For symmetric encryption, it makes no real sense to use a key larger than 256 bits (arguably, 256 bits are already extreme overkill). Symmetric encryption algorithms accept as keys all sequences of a given size. The key size must be such that it is not feasible to try all possible keys, an attack known as "exhaustive search". 256 bits are already way beyond the reasonable and also the unreasonable; see this answer on security.SE for a more detailed analysis.

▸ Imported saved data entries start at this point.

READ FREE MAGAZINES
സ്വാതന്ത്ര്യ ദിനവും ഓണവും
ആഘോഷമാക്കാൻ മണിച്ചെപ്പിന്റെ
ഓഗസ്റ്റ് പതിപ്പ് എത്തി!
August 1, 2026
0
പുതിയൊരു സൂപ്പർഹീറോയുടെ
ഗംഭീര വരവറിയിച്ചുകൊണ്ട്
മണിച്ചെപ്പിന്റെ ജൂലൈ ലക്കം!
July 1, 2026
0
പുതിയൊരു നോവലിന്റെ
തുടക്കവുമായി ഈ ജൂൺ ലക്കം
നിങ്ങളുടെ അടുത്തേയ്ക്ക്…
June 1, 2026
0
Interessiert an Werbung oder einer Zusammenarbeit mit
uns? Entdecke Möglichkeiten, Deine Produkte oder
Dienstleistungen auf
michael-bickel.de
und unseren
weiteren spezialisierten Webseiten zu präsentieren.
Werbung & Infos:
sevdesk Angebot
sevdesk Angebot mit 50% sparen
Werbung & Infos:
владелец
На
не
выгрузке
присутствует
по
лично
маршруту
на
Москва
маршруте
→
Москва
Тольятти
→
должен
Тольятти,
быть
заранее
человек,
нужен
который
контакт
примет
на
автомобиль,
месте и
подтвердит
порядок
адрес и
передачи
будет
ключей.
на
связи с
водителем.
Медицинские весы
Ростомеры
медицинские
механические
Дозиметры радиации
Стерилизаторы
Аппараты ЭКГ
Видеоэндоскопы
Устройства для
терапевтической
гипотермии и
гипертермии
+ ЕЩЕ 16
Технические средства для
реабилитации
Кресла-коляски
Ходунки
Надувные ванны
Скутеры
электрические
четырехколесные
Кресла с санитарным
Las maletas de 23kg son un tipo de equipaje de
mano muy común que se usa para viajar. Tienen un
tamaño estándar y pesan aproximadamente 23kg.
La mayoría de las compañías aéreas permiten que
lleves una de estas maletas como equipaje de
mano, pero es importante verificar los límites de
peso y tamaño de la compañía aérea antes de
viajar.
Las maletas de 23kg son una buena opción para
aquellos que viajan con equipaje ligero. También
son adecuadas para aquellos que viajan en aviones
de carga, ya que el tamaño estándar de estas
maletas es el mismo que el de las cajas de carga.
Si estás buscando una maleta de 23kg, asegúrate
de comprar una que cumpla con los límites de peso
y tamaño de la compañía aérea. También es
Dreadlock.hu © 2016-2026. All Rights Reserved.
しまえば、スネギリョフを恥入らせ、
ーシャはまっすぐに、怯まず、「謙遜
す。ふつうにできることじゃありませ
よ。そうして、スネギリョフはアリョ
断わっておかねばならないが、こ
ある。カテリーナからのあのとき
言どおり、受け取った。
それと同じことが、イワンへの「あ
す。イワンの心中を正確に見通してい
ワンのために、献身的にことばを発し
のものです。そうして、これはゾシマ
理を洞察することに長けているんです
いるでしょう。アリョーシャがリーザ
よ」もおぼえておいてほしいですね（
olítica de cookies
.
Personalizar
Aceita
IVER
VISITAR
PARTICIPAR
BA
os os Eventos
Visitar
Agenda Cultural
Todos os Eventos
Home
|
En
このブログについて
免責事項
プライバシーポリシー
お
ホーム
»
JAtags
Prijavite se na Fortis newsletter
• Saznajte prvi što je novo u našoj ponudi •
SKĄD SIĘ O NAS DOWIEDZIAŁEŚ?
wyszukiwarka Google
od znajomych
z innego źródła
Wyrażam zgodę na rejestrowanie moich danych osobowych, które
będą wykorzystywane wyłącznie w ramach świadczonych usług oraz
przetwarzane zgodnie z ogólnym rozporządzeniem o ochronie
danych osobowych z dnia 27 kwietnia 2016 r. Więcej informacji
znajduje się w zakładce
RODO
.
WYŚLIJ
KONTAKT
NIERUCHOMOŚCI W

A non-weak symmetric encryption algorithm is such that if you do not use exactly the right key, you get utter garbage, so that you cannot approximate the key: you really have to hit it. Another way to say it is that for a non-weak algorithm, exhaustive search is the best attack. Yet another way to say it is that if enlarging the key beyond 256 bits makes any difference to security, then you are using weak symmetric encryption algorithms. It is a rather risky bet to assume that weaknesses in an algorithm can be overcome with larger keys; a much safer attitude would be to just stop using weak algorithms.
As for implementations, some cryptographic algorithms are defined with arithmetic operations on relatively large operands. E.g. RC6 uses multiplications of 32-bit integers. This is done because big processors (such as the core CPU of a PC) are good at such kinds of operations. However, smaller processors are not: smartcard developers, and people who design custom circuits on ASIC or FPGA are not fond of RC6. So other algorithms are built only on elements which are easy to deal with on any platform. E.g. the AES uses only 8-bit operations. There is no relation between the block size (128 bits for AES), the key size (128, 192 or 256 bits for AES), and the type of elementary operation the block cipher is built on.
Anyway, if an algorithm runs at all anywhere, then it is implementable with only transistors (what else is there in a CPU ?) and a transistor handles only 1-bit values.